### Page excerpt
== Segment start ==

Also, unlike vMotion, FT logging, and iSCSI, NFS isn't locked to a specific vmk. It will use any available interface. As you have an interface in the same subnet as the NFS server, it should use that one.

If there are logs on the NAS, check there for any clues. Otherwise, dropping back to a single link and monitoring the traffic may be your only recourse. (does that switch do port mirroring?)

Ricky
  • 222
  • 2
  • 6
  • The QNAP has pretty pathetic logging but it says there are NFS connections from node1 and node2 on their respective vmk1's. I think when I successfully accessed NFS using a linux system attached to the same VLAN that was an indication that the NFS service on the QNAP was functioning correctly. I made a new vDS removed all the LACP and LAG stuff (and corresponding switch ports) from the uplinks and assigned node2's vmk1 to a NIC with the same results. Unfortunately, switch can't do port mirroring of LAGs but I will try doing so on vmk1's NIC for node2 under it's config. – Gerald Jan 27 '14 at 09:17
0

I gave up.

== Segment end ==

### Information provided
== Segment start ==

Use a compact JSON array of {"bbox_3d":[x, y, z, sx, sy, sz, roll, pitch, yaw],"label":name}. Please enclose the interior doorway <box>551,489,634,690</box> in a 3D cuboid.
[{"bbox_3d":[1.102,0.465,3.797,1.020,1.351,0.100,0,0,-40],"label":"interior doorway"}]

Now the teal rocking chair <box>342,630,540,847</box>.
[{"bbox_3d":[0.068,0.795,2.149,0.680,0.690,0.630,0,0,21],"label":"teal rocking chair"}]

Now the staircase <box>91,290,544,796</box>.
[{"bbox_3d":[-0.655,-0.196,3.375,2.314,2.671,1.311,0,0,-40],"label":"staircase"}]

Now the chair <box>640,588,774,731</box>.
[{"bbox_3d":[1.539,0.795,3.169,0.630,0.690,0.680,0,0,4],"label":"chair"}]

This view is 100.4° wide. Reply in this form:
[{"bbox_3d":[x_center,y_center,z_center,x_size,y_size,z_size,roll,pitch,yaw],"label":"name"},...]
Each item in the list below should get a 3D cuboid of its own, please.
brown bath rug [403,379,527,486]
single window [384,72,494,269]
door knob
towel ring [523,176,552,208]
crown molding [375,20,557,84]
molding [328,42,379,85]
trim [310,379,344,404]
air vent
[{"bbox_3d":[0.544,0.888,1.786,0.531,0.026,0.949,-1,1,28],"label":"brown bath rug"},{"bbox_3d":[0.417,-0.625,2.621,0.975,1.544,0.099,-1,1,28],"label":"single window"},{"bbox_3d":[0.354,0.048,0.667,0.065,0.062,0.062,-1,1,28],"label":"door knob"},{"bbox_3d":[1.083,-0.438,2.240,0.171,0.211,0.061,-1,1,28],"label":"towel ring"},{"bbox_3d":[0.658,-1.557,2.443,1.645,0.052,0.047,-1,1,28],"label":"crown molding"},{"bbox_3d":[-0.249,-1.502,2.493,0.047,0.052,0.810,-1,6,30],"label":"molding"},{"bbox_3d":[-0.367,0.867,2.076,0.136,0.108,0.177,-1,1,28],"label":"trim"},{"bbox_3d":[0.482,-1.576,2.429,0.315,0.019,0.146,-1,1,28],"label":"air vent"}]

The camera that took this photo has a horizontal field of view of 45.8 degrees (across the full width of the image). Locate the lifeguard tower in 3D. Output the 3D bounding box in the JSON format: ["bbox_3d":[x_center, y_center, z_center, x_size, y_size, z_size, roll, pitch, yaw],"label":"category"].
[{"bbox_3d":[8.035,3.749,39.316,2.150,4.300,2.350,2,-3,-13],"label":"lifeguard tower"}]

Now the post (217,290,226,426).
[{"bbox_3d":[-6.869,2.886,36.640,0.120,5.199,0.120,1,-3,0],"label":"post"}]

== Segment end ==

### What to work on
a – In the NFS troubleshooting thread, what did the QNAP's logging show about connections from the two nodes?
b – Resume the NFS troubleshooting thread after its final line, "I gave up."

### Responses by item number
a – It showed NFS connections from node1 and node2 on their respective vmk1 interfaces.

b –
I removed LACP from the uplinks and switched to iSCSI with multi-path (a port group and associated vmk for each uplink, just for SAN).

Gerald
  • 49
  • 1
  • 1
  • 6
-1

I guess this has to do with NFS4. ESX only seems to support NSF3, otherwise it won't work.

-1

I had a similar problem with my configuration, you might be surprised but adding an entry for each esx host inside the /etc/hosts (IP hostname hostname) file of the QNAP solved my issue.

Hope this helps.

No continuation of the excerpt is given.